Die Freunde der sauren Gurke - alle längst beim Du - sind so vertieft ins Gespräch, dass sie den Aufruf nicht hören. Julia Paulus ergreift da die Gelegenheit - und die Gurken.
Julia Paulus: "Ich bin dort hingegangen und habe mich extra als Nicht-Freundin der Saure-Gurken-Tisch-Fraktion ausgegeben, sondern als Freundin der sauren Gurke, die aber einen Tisch vertritt, der eigentlich Knäckebrot heißt."
Margarida Farinha; "Kuddelmuddel!"
Jasminka Stenz: "Also in der Schweiz fängt man immer mit Käse an am Morgen. Und Znacht ist eher süß."
Znacht: das Abendbrot. Deshalb hat die Schweizerin Jasminka Stenz vom Tisch der "Diskussionswütigen + Käseliebhaber" das einzige Glas Nuss-Nugat-Creme ergattert. Dafür hat sie die Nacken der "Generaldilettanten + Freunde der sauren Gurke" massiert, um deren Willenskraft zu brechen. Ob das wohl die beiden Abendbrotfeldforscher gesehen haben?

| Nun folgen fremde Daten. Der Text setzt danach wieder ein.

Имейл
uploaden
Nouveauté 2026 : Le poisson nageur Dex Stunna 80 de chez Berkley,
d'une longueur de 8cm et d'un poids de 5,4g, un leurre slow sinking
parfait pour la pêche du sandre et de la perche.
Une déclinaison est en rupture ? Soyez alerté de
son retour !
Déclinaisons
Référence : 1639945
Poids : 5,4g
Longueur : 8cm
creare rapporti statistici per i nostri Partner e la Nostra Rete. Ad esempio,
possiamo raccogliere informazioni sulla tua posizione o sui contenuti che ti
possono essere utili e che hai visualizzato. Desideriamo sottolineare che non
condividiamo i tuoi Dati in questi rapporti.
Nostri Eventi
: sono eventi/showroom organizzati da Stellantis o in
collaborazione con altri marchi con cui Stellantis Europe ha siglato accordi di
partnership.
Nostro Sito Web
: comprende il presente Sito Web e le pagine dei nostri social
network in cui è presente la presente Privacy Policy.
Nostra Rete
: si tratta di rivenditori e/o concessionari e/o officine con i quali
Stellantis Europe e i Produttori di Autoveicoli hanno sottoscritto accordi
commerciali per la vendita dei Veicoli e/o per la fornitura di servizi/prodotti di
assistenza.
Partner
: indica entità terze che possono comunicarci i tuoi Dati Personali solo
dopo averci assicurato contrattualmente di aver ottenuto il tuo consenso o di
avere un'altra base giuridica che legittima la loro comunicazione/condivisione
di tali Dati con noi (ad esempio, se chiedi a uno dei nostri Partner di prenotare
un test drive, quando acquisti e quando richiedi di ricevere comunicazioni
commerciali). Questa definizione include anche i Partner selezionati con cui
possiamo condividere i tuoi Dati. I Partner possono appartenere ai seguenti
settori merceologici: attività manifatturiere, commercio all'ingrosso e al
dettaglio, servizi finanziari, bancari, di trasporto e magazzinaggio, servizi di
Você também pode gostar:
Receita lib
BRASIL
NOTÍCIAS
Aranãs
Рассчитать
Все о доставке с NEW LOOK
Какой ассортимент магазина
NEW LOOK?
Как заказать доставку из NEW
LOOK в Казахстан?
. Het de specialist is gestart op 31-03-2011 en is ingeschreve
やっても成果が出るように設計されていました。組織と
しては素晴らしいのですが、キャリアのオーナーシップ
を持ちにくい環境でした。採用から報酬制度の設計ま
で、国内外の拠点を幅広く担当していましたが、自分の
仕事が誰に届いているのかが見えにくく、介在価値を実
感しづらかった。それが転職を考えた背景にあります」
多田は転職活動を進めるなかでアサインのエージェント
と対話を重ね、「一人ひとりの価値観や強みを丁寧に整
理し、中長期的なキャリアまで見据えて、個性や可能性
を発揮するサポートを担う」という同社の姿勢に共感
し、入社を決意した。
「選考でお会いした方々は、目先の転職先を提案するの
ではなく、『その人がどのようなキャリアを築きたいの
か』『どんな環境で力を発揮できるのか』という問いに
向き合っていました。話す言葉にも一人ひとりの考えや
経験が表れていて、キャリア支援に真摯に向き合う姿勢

Jörg Wagner: "Am Anfang gab es große Eifersüchteleien: Manche wollen ja nichts abgeben."
Ingke Günther: "Wenn man selber Hunger hat, dann gibt man nichts her. Dann lässt man sich nicht die Butter vom Brot nehmen."
Jörg Wagner: "Rotweintrinker, sehe ich, haben keinen Rotwein. Die auch bitte zum Ausgabeschalter!"
Ingke Günther: "Es sieht jetzt so langsam aus, als wenn es jetzt in die Diskussion geht. Die Münder wackeln nicht mehr vom Kauen. Die Menschen sind zufrieden."
Und satt. Aber noch durstig: Der Experte für Redensarten hat es auf den Weißwein am Nebentisch abgesehen. Und gibt alles mit einem Gedicht von Peter Rühmkorf:
Rolf-Bernhard Essig: "… etwas Größe unter den Nagel gerissen, etwas Vollkommenheit."
Till Hasbach: "Ich glaube, das ist eine halbe Flasche Weißwein wert. Und was sagt ihr?"
Jasminka Stenz: "Zum Wohl! Lechaim!"
Nach zweieinhalb Stunden mit schlicht bis kunstvoll garnierten Butterbroten und Gesprächen über den Tag, Ärzte ohne Grenzen und sehr lange Buchtitel geht der Abendbrotkongress zu Ende. Und das Konzept auf. Keiner hat sich ausgeschlossen gefühlt. Denn:
Ingke Günther: "Jeder ist Experte des Alltags und Experte seines eigenen privaten Abendbrotes."